CD Review – Sterling Koch “Slide Ruler”
Even if the playing on Sterling Koch’s Slide Ruler CD wasn’t so good, the artist’s oddball selection of some powerful cover tunes is a welcome surprise. For example, the last time we heard steel guitar duo Santo and Johnny Farina’s mesmerizing instrumental lap slide/Gibson 6-string “Sleepwalk,” was probably around 1959. Good news: On track 5, Koch, on MSA Superslide lap steel guitar, with help from former Doobie Brothers drummer Chet McCracken, renders an even more hypnotic version than the original.
If that weren’t enough, the track before “Sleepwalk” is “Driving Wheel,” a 1950s Junior Parker recording of a Roosevelt Sykes composition that jettisoned Parker’s brief career beyond even “Mystery Train.” Nobody should cover a quirky R&B icon like Junior, IMO, but Koch’s arrangement, fuzzy lap slide effects and vocals, plus McCracken’s dynamic rhythm add a juiced-up “now” feel to an already fine tune.
The band’s cover of Otis Rush’s “Double Trouble” begins more on the beat than the other covers, but by the time Koch takes the song home, it’s all his. John Lee Hooker’s “Dimples” feels hotter here than on the original.
But it’s a real coin flip over Koch’s cover of the Elmore James/Sonny Boy Williamson II “One Way Out.” This song – also recorded as “It’s a Man Down There” — is so strongly identified with the Allman Brothers that it’s like covering “Hey Jude.” While strong and even insistent, who can beat Dickey Betts’s edgy boogie line and Gregg’s panicky vocals on the Allman version?

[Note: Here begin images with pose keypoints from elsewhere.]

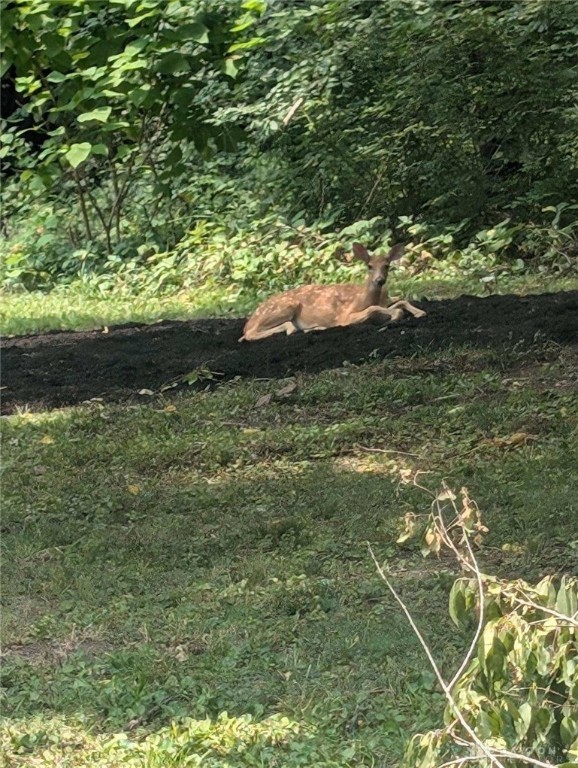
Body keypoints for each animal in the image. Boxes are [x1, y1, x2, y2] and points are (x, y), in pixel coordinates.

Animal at [237, 242, 424, 340]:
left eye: (387, 266)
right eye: (369, 266)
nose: (380, 280)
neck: (368, 297)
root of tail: (249, 321)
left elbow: (400, 301)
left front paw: (419, 312)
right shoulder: (345, 316)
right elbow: (373, 309)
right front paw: (395, 316)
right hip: (283, 307)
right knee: (250, 334)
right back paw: (292, 329)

Three songs on this CD are Koch compositions, including the fine title track/disk opener. The tune is an insistent lap-slide meditation on the blues, opening like a brooding Ry Cooder circa “Paris, Texas,” then steadily morphs into a frenzied not-quite-but-almost-shredding reminiscent of sacred steel gospel bands like the Campbell Brothers or Robert Randolph and the Family Band.
Koch really is a very appealing lap-slide player. By the time the band is ready for last call on track 12, Koch’s slow blues, “The Sun Will Shine,” becomes a fitting coda to an excellent evening’s worth of masterful blues playing of some really fine tunes. Kudos to Koch’s wife, Mary, for helping with song selection and sequencing, as reported in a Pennsylvania daily newspaper.
Look for Koch’s new CD, Let It Slide, which promises more superb lap-steel surprises.